-- To do --
Please return the lines below verbatim, beginning at the one that has "Комментарии" and stopping after the one that has "прописывать. Открой мод/карту, SampleModMap", and add no other lines.

-- Source records --
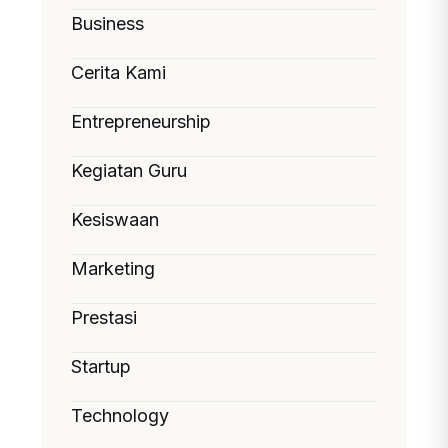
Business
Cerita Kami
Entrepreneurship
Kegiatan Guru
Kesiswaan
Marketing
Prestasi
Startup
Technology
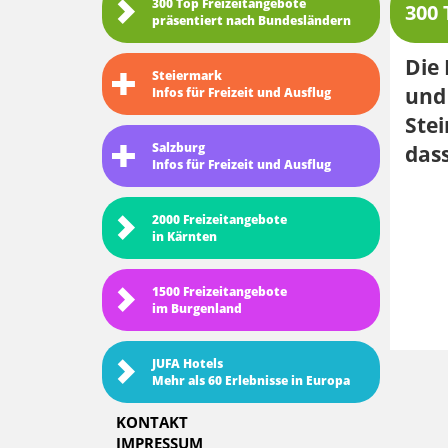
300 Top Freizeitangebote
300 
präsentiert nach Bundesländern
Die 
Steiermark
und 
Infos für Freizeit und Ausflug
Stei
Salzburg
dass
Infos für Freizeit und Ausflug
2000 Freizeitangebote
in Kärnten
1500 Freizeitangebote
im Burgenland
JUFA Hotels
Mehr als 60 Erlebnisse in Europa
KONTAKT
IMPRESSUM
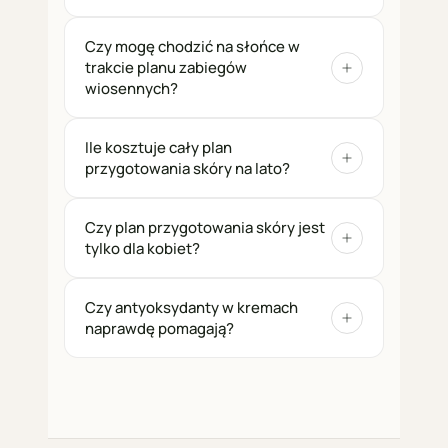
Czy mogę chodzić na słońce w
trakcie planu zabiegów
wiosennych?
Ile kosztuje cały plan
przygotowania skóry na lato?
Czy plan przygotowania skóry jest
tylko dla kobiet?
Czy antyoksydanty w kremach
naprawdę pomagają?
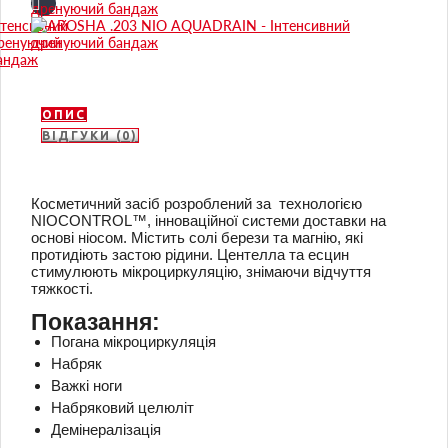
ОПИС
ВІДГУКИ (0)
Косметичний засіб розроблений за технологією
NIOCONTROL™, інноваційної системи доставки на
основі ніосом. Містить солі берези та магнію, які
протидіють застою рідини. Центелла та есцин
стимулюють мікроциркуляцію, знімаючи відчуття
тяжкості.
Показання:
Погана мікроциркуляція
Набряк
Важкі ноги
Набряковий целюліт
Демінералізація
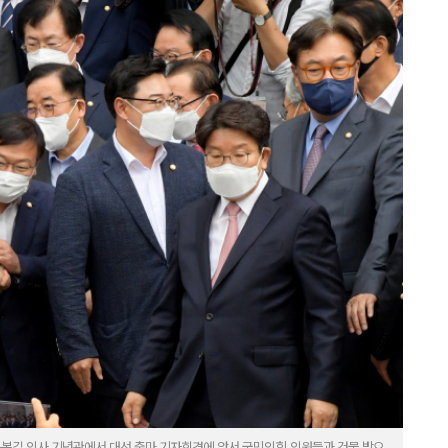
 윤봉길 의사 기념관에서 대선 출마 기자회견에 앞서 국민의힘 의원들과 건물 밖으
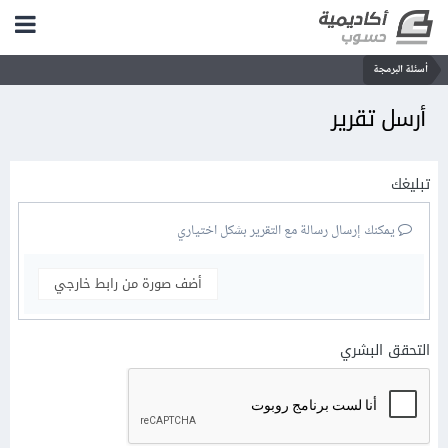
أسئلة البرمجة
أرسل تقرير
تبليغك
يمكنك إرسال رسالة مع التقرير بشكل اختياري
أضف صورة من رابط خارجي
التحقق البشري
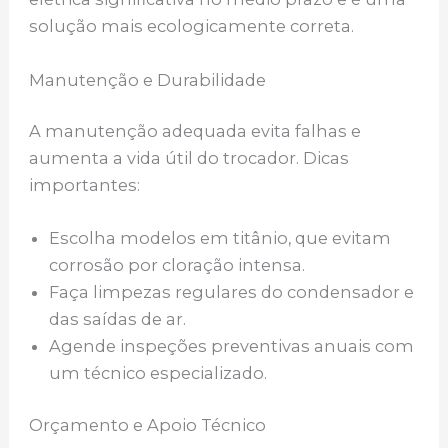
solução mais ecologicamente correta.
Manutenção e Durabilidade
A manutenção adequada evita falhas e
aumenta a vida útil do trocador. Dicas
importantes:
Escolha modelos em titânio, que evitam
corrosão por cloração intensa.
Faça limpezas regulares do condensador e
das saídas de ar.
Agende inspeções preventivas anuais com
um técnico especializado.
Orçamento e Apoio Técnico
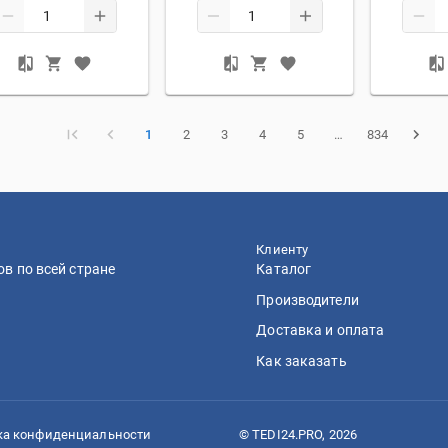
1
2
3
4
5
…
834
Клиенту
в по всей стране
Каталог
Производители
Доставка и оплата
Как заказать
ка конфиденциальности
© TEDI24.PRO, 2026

...

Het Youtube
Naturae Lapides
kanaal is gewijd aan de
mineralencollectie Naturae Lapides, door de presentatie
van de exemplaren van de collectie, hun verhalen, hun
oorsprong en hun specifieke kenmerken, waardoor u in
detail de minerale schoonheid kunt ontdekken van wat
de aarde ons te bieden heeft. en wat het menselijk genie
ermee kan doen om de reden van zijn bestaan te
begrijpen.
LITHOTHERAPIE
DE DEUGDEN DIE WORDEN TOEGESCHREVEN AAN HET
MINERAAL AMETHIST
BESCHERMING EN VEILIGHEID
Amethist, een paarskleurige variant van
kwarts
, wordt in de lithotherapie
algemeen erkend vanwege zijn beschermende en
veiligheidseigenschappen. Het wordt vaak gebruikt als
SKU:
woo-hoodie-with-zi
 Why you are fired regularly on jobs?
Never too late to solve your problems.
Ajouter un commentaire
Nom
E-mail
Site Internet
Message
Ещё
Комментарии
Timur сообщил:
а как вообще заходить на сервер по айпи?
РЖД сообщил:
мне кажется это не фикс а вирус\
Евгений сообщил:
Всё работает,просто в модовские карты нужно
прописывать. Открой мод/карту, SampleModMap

-- Answer area --
Комментарии
Timur сообщил:
а как вообще заходить на сервер по айпи?
РЖД сообщил:
мне кажется это не фикс а вирус\
Евгений сообщил:
Всё работает,просто в модовские карты нужно
прописывать. Открой мод/карту, SampleModMap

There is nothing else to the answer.